TASK
Repeat the whole listing below with nothing added or dropped.

DATA SHOWN

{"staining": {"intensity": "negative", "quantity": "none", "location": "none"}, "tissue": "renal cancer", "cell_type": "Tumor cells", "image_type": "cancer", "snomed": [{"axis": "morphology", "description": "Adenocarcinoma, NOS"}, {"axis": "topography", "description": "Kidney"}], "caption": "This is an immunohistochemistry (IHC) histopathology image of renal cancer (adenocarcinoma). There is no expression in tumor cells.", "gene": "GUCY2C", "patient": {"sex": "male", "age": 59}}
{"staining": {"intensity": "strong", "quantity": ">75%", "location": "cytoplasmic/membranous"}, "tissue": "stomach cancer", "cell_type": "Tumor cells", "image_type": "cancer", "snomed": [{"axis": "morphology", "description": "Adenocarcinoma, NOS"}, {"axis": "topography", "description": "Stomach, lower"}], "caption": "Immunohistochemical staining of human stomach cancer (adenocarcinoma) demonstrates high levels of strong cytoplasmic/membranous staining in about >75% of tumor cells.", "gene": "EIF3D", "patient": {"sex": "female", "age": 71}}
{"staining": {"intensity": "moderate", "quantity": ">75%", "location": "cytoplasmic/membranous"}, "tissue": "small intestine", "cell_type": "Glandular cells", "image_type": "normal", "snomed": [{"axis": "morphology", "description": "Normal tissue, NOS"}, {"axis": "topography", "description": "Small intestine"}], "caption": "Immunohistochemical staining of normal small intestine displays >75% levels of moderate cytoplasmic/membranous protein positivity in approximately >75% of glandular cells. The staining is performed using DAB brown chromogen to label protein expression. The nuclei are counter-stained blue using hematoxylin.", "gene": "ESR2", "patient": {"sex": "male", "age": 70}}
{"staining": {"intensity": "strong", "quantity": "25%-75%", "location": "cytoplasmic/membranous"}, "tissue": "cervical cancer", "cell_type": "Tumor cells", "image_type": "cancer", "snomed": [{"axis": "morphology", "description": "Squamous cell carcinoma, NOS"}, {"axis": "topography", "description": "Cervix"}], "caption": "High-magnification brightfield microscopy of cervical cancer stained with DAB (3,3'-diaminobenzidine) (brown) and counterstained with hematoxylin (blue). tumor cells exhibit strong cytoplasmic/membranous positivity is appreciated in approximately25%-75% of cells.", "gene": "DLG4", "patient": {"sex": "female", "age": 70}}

RESPONSE AREA
{"staining": {"intensity": "negative", "quantity": "none", "location": "none"}, "tissue": "renal cancer", "cell_type": "Tumor cells", "image_type": "cancer", "snomed": [{"axis": "morphology", "description": "Adenocarcinoma, NOS"}, {"axis": "topography", "description": "Kidney"}], "caption": "This is an immunohistochemistry (IHC) histopathology image of renal cancer (adenocarcinoma). There is no expression in tumor cells.", "gene": "GUCY2C", "patient": {"sex": "male", "age": 59}}
{"staining": {"intensity": "strong", "quantity": ">75%", "location": "cytoplasmic/membranous"}, "tissue": "stomach cancer", "cell_type": "Tumor cells", "image_type": "cancer", "snomed": [{"axis": "morphology", "description": "Adenocarcinoma, NOS"}, {"axis": "topography", "description": "Stomach, lower"}], "caption": "Immunohistochemical staining of human stomach cancer (adenocarcinoma) demonstrates high levels of strong cytoplasmic/membranous staining in about >75% of tumor cells.", "gene": "EIF3D", "patient": {"sex": "female", "age": 71}}
{"staining": {"intensity": "moderate", "quantity": ">75%", "location": "cytoplasmic/membranous"}, "tissue": "small intestine", "cell_type": "Glandular cells", "image_type": "normal", "snomed": [{"axis": "morphology", "description": "Normal tissue, NOS"}, {"axis": "topography", "description": "Small intestine"}], "caption": "Immunohistochemical staining of normal small intestine displays >75% levels of moderate cytoplasmic/membranous protein positivity in approximately >75% of glandular cells. The staining is performed using DAB brown chromogen to label protein expression. The nuclei are counter-stained blue using hematoxylin.", "gene": "ESR2", "patient": {"sex": "male", "age": 70}}
{"staining": {"intensity": "strong", "quantity": "25%-75%", "location": "cytoplasmic/membranous"}, "tissue": "cervical cancer", "cell_type": "Tumor cells", "image_type": "cancer", "snomed": [{"axis": "morphology", "description": "Squamous cell carcinoma, NOS"}, {"axis": "topography", "description": "Cervix"}], "caption": "High-magnification brightfield microscopy of cervical cancer stained with DAB (3,3'-diaminobenzidine) (brown) and counterstained with hematoxylin (blue). tumor cells exhibit strong cytoplasmic/membranous positivity is appreciated in approximately25%-75% of cells.", "gene": "DLG4", "patient": {"sex": "female", "age": 70}}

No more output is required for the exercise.